Wednesday, January 25, 2012

Let Go

A couple of weeks ago I had a dream that has stuck with me.  I was really high above a really large swimming pool making my way across it by hanging on to a ledge suspended from the air.  There were several times that I slipped but managed to regain my grip and eventually make it across to the other side.  An actor from a boxing movie I had recently seen was even on the sidelines cheering me on.  When I reached the other side and was supposed to jump down to a landing I realized that the landing was too far away.  There was no way I could land on it from where I was.  This got me panicking because the only way down was to let go and drop the several feet into the water.  I tried giving myself a pep talk but just could not get myself to let go. One of the Mom's of some kids noticed my distress and got in the water and reached her hand up to me and told me that it was all going to be ok.  All I needed to do was bridge the distance between letting go of the ledge and her.  She kept telling me "you only need to go this far, let go."  So with the encouragement of the actor and this Mom I let go.  I have no idea what happened next because I woke up, but I do know that I let go.  

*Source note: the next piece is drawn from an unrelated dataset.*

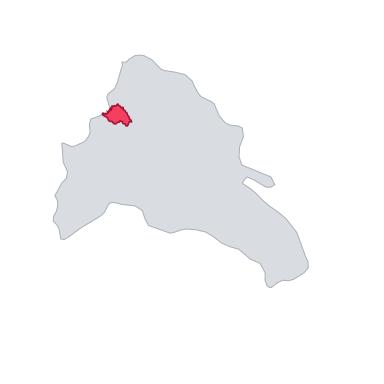 location of Pedro Santana, La Estrelleta, Dominican Republic, rotated 27°
{"feature_id": "3306468B44690790041357", "entity_name": "Pedro Santana", "entity_type": "district", "adm_level": 2, "iso_a3": "DOM", "parent_name": "Dominican Republic", "parent_adm1": "La Estrelleta", "projection": "natural_earth1", "projection_center": [-71.535, 19.169], "detail": "fine", "context": "in_parent", "style": "filled", "palette": "rose", "viewbox_px": 384, "rotation_deg": 27, "n_neighbors": 0, "source": "geoboundaries", "source_scale": "gbopen_adm2", "svg_char_len": 5259}
<svg xmlns="http://www.w3.org/2000/svg" viewBox="0 0 384 384"><g transform="rotate(27 192 192)"><path d="M71.5,257.5L71.9,242.8L73.9,236.9L72.0,230.6L63.7,223.9L58.6,215.4L54.0,207.8L55.1,206.7L64.1,206.3L67.3,203.5L73.4,195.8L74.6,189.5L74.1,184.8L70.2,179.1L68.6,173.1L73.5,167.9L79.9,160.3L80.8,157.4L80.7,154.5L73.2,146.5L72.7,143.1L76.2,134.4L75.8,128.7L72.4,110.7L70.7,108.0L74.1,106.5L76.2,101.2L79.2,96.4L83.0,93.9L87.4,92.3L96.1,92.4L108.2,96.5L111.6,96.5L123.2,92.7L132.8,90.6L141.8,93.0L145.5,96.2L153.0,101.3L156.7,102.9L168.5,102.8L171.7,103.3L181.6,111.8L190.0,115.2L194.8,115.3L203.5,112.1L207.8,112.2L212.8,119.5L213.8,129.8L217.9,139.3L224.3,145.3L255.5,142.8L262.4,147.8L260.1,151.9L255.7,154.1L240.8,153.1L234.3,153.6L233.0,157.7L233.0,161.5L241.7,162.4L250.2,164.3L258.9,167.4L267.7,169.4L277.7,170.8L287.5,173.0L303.8,180.5L321.9,197.4L326.8,201.2L330.0,206.6L328.5,213.1L322.1,223.8L318.4,227.2L313.1,229.3L309.5,233.7L306.0,241.2L303.9,241.8L301.3,241.5L297.0,237.3L293.9,230.8L285.1,224.7L274.8,225.4L259.5,221.8L250.3,223.6L241.1,224.0L231.6,222.1L222.1,221.5L212.6,223.8L203.5,227.7L200.1,230.2L194.2,236.3L191.1,238.6L168.7,241.6L162.2,237.2L156.2,231.1L147.6,230.2L135.2,234.9L127.4,236.7L124.2,238.7L123.3,241.0L123.2,249.6L121.5,254.7L109.3,274.4L102.4,288.2L99.6,292.5L96.4,293.4L90.4,285.4L86.5,282.6L81.8,281.1L79.8,276.9L79.9,270.9L78.6,265.1L75.7,260.5L71.5,257.5Z" fill="#d9dde1" stroke="#a8b0b8" stroke-width="1"/><path d="M81.8,151.8L81.9,152.1L82.0,152.3L82.2,152.5L82.3,152.6L82.2,152.9L82.1,153.0L82.4,153.0L82.4,152.9L82.5,152.9L82.5,153.1L82.8,153.1L82.7,153.1L82.7,153.4L82.6,153.5L82.5,153.4L82.4,153.3L82.4,153.1L82.1,153.2L82.0,153.3L81.8,153.3L81.8,153.5L81.6,153.6L81.6,153.8L81.6,154.1L81.7,154.3L81.7,154.5L81.9,154.6L82.0,154.8L82.2,154.6L82.3,154.7L82.3,154.9L82.5,155.0L82.4,155.1L82.4,155.3L82.2,155.4L82.1,155.2L82.1,155.3L81.9,155.3L81.9,155.2L81.8,155.3L81.8,155.5L81.7,155.5L81.4,155.6L81.1,155.5L81.0,155.8L80.9,155.8L81.2,155.9L81.3,156.0L81.6,156.0L81.8,156.3L81.9,156.5L82.0,156.5L81.9,156.6L81.7,156.7L81.4,156.6L81.7,156.9L81.6,157.0L81.5,156.9L81.5,157.0L81.4,157.2L81.2,157.0L81.2,157.5L81.3,157.5L81.2,157.6L81.2,157.8L81.1,158.1L81.3,158.2L81.5,158.5L81.4,158.6L81.2,158.5L80.9,158.7L80.7,158.8L80.4,158.8L80.2,158.8L80.4,159.0L80.5,159.2L80.7,159.3L80.8,159.3L80.9,159.5L81.1,159.5L81.0,159.8L80.9,159.9L80.9,160.0L80.8,160.3L80.7,160.6L80.7,160.8L80.4,161.0L80.4,161.3L80.4,161.2L80.2,161.4L80.2,161.6L79.9,161.6L79.5,161.9L79.3,161.8L79.2,161.8L79.1,161.6L78.9,161.5L78.7,161.9L78.3,161.9L78.4,162.0L78.3,162.3L78.2,162.5L78.0,162.4L77.8,162.8L77.6,162.8L77.5,162.6L77.4,162.6L76.9,162.3L76.6,162.4L76.5,162.6L76.7,162.9L76.8,162.9L77.0,163.0L77.3,163.5L77.2,163.7L77.3,163.7L77.7,163.8L78.6,163.9L79.1,164.1L79.3,164.1L81.9,164.1L82.1,164.1L82.3,164.2L83.0,164.6L83.4,164.7L83.9,165.0L84.2,165.2L84.8,165.9L85.0,166.1L85.6,166.2L85.9,166.4L86.1,166.4L86.3,166.4L86.5,166.4L86.8,166.2L87.0,166.2L87.5,166.2L87.8,166.0L88.2,165.6L88.4,165.5L88.5,165.5L88.7,165.4L88.9,165.5L89.1,165.5L89.3,165.8L89.7,166.1L89.8,166.2L90.0,166.2L90.4,166.0L90.5,166.0L90.8,166.0L91.0,166.1L91.4,166.5L91.5,166.6L91.8,166.5L92.2,166.4L92.4,166.4L92.8,166.0L93.1,165.9L93.3,165.7L93.5,165.5L93.7,165.0L93.8,164.7L93.8,164.3L93.8,164.1L93.9,163.9L94.0,163.8L94.3,163.6L94.6,163.3L95.3,162.9L95.5,162.8L95.5,162.7L95.7,162.4L95.7,162.2L95.4,161.5L95.4,161.4L95.5,161.3L95.6,161.2L95.8,161.2L97.4,161.2L97.6,161.0L97.7,160.9L97.8,160.8L97.9,160.7L98.0,160.7L98.2,160.8L98.3,160.9L98.4,161.0L98.5,161.1L98.7,161.7L98.8,161.9L99.0,162.0L99.3,162.2L99.6,162.3L99.8,162.3L100.1,162.3L100.3,162.2L100.5,162.2L100.8,162.1L101.2,162.0L101.4,161.9L101.6,161.8L101.9,161.8L102.0,161.8L102.2,162.0L102.4,162.4L102.5,162.6L102.8,162.8L103.0,163.0L103.4,162.9L103.5,162.8L104.0,162.8L104.2,162.7L104.3,162.6L104.3,162.3L104.5,162.0L104.5,161.6L104.6,161.4L104.6,161.2L104.5,160.6L104.3,160.3L104.3,160.0L104.3,158.2L104.3,157.8L104.4,157.7L104.5,157.6L104.9,157.4L105.3,157.3L105.6,157.3L106.1,157.3L106.3,157.0L106.1,156.8L106.0,156.4L105.8,156.2L105.6,156.1L105.4,155.9L105.1,155.7L104.9,155.6L104.7,155.6L104.4,155.7L104.2,155.4L103.8,155.4L103.7,155.5L103.4,155.5L103.2,155.4L103.0,155.0L102.4,154.3L102.1,154.1L101.9,153.9L101.7,153.8L101.6,153.7L101.4,153.3L101.2,153.2L100.7,153.2L100.0,152.9L99.5,152.6L99.4,152.5L99.3,152.3L99.2,152.2L99.0,151.9L98.8,151.6L98.7,151.5L98.2,151.4L97.8,150.9L97.7,150.8L97.3,150.9L97.1,150.9L96.9,150.9L96.7,150.9L96.2,150.6L95.8,150.3L95.5,150.1L95.2,149.8L95.1,149.7L94.9,149.7L94.7,149.7L94.4,149.9L94.1,149.9L93.4,149.9L93.2,149.9L93.1,149.7L93.1,149.0L93.0,148.9L92.7,148.5L92.6,148.2L92.3,148.0L92.2,148.0L92.1,147.9L91.5,148.2L91.2,148.4L91.1,148.5L91.1,148.9L91.0,149.1L90.9,149.1L90.6,149.1L90.4,149.1L90.0,148.8L89.5,148.4L88.6,147.9L88.4,147.9L88.2,147.9L88.1,148.0L87.8,148.2L87.7,148.3L87.4,148.3L87.2,148.2L86.8,147.9L86.5,147.8L86.4,147.7L86.3,147.4L86.2,147.3L85.9,147.3L85.7,147.5L85.7,148.0L85.3,148.9L85.3,149.1L85.3,149.6L85.2,149.8L85.1,150.1L84.9,150.2L84.8,150.3L84.7,150.3L84.4,150.3L84.2,150.2L83.9,150.2L83.7,150.4L83.4,150.8L83.0,150.9L82.9,150.9L82.8,151.0L82.5,151.5L82.1,151.8L81.8,151.8Z" fill="#f43f5e" stroke="#9f1239" stroke-width="1.5"/></g></svg>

I decided to put my new mantra into practice while in Kauai a week later.  I have a terrible fear of heights and I always have visions of plummeting to my death.  I always get nervous leaving my kids behind to go on vacation and I always think something bad is going to happen and my kids will be parentless.  I even go through the panic of deciding that whoever I had picked out to take care of the kids, if this scenario played out, was not who I wanted anymore.  I always figure that it will be the plane ride that will get us, so I am usually a little on edge.  This time armed with my new let go attitude I was completely calm and relaxed and knew whatever will be will be.  This was working out so well that I let my husband talk me into getting into a helicopter to view the island.  Say whaaa???  Yep I really did.  Although you can see the tension smile on my face right before take off.  But, I was pretty calm about that too, although I will admit that I got a bit nervous when it started to rain and the clouds got dense.  I wasn't sure how our pilot was so sure of himself and his skill at avoiding the mountains, but I let go.  We got to see the "jurassic park waterfall" which is on private land so there is no other way to see it.  We also got to see the "fantasy island" waterfall that we were swimming in the day before.
The waterfall was quite the experience.  It was a kayaking and hiking trip that stopped at the waterfall.  We were told that the water was 72 degrees.  It was not.  But, we were there and it is an historic waterfall with many mythical elements of health and stuff like that so I wasn't about to let some frigid water keep me from standing in a waterfall.  Luckily when my SIL saw that I was just crazy and committed enough to actually go for it, she went with me (the boys were having none of that nonsense) .  It was sooo worth it.  We also picked the zip line adventure with the most and highest lines.  It was also the most beautiful.  I even got wild and crazy and jumped off backward on one of the lines thanks to my new mantra.  Now I did have a couple of moments of hesitation and wondering at the wiseness of my decisions to do some of these activities, but I let go.  The last line of the day I had to literally let go.  This was an optional line and we knew from the day before that the water below was most likely going to be freezing.  My SIL and I happily watched everyone else from our group do this (again my hubby was having none of that nonsense).  At the last moment I begged her to do it with me.  We couldn't not or we would regret it later.  I stood on that ledge for a bit of time almost chickening out.  I didn't have a movie actor cheering me on, but I did have the group doing it.  Once you went out, you had to commit to letting go before you hit the stopper in the middle of the line.  If you hit the stopper you would most likely end up doing a back flop, so letting go was a must.  I don't know what possessed me to do it, but I did and the water was freezing.  It is so invigorating conquering your fears and experiencing all that life has to offer.  This new mantra of mine can be applied to anything, not just literal.  Let go of bad habits, your expectation of others, expectations of yourself, worrying what would happen to your kids if you die, having things perfect...  Sometimes you need to hold on, but sometimes you just gotta let go.